If someone has tried and true fixes or suggestions, I would be more than happy to try your ideas. 
Thanks ahead of time for your ideas!!
John


----------



## jsouth (Jan 31, 2008)

Check the spark arrester in the muffler to see if if plug up, with carbon.I would also go ahead and change the fuel line and filter,to see if that helps.

Jerry


----------



## Jaccest (Jan 23, 2015)

Hitachi CS51EAP 50.1CC 20-Inch Rear Handle Chain Saw is well-known chain saw brand known to me so far.. It has automatic and adjustable oiler so user can adjust oil flow to the bar and chain.. It handles great,very low vibration and has a lot of power and is pretty lightweight for the size


----------



## finaprint (Jan 29, 2006)

They do not like to sit if ethanol fuel is all that's available in your area. I always drain the fuel and then run what's in carb out to bone dry before letting one sit a long time. The ethanol helps the fuel to harden the carb flapper valves that control all fuel, once they get hard the metering gets more wonky and results in what you describe. 
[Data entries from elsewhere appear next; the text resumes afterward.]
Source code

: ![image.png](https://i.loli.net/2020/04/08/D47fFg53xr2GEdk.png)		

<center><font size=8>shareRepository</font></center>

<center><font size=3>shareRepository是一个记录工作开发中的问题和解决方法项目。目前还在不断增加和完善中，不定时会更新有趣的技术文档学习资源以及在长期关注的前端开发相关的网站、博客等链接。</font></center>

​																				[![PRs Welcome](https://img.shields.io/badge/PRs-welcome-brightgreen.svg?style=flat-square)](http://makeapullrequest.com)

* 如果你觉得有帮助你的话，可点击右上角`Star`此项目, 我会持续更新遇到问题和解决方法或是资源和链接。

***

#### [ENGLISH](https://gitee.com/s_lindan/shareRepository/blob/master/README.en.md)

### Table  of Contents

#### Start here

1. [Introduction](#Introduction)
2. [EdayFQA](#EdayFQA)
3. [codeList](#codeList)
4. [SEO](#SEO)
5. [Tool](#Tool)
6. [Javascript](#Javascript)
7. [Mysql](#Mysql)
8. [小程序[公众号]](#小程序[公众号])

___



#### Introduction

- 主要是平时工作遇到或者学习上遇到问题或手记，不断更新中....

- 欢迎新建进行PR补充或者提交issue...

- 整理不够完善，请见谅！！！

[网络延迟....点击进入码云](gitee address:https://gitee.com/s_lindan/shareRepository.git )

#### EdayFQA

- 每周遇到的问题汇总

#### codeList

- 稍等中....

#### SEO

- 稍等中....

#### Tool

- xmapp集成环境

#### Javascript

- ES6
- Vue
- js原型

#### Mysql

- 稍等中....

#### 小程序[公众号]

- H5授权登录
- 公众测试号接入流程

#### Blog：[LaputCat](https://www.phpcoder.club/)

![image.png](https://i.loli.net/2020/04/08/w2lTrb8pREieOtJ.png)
I used to have plenty of trouble with it but since running them empty the problem has disappeared for the most part. I found that using Stabil itself can lead to another set of problems and quit using it.


----------



## Sir Thomas (Dec 7, 2013)

Go to any Lowes, Home Depot, Yard equipment repair/sale shop or a Yard and Garden supply place and get the premix. I think most machines run 50:1. You can by it in a can ethanol free. Unless you use a awful lot of the fuel/oil mix during the summer, it's hard to mix anything under a gallon.


----------



## sideburns95 (Jul 26, 2014)

sideburns95 said:


> Hello everyone, Like a lot of folks here, I tinker with small engines a good deal. I have tried to repair my chainsaw by changing the coil, chemically cleaning the carb ,and adding a new carb rebuild kit. I can get the saw to start and after warming the engine, it will rev up to cutting speed then die and is very hard to start. I have changed to fresh properly mixed fuel, changed the spark plug with one that has a bright clean spark without results. The saw does a lot of sitting and has really only been used several years ago to cut two trees about 14 inches in diameter. I use sta-bil with all my equipment. Compression seems good etc.
> I have seen videos that suggest that the fuel line may have a crack also that the fuel tank vent tube may be clogged but haven't gone that direction just yet.
> If someone has tried and true fixes or suggestions, I would be more than happy to try your ideas.
> Thanks ahead of time for your ideas!!
> ...


----------



## sideburns95 (Jul 26, 2014)

Sir Thomas, I thank you for your reply about my chain saw and apparently you felt I had the wrong fuel mixture. Yes 50 to 1 seems to suit my saw just fine and I have no trouble mixing even small amounts of fuel for it. As you may or may not have read my additional post referring to what seemed to be the actual problem it involved the fuel tank vent tube. Once removed, everything works just fine. Thanks again for your time


----------



## 30yearTech (Sep 14, 2006)

The screws are there to keep fuel from pouring out of the tube when the saw is turned up or on it's side. There was probably a clog or build up that prevented air from venting around the threads of the screw causing your issue. As long as the hose is in good condition, you should be able to reinstall the screws with no issues, however if the hose is deteriorated the threads may cut to deeply into the hose and seal it up so it does not vent the tank.


----------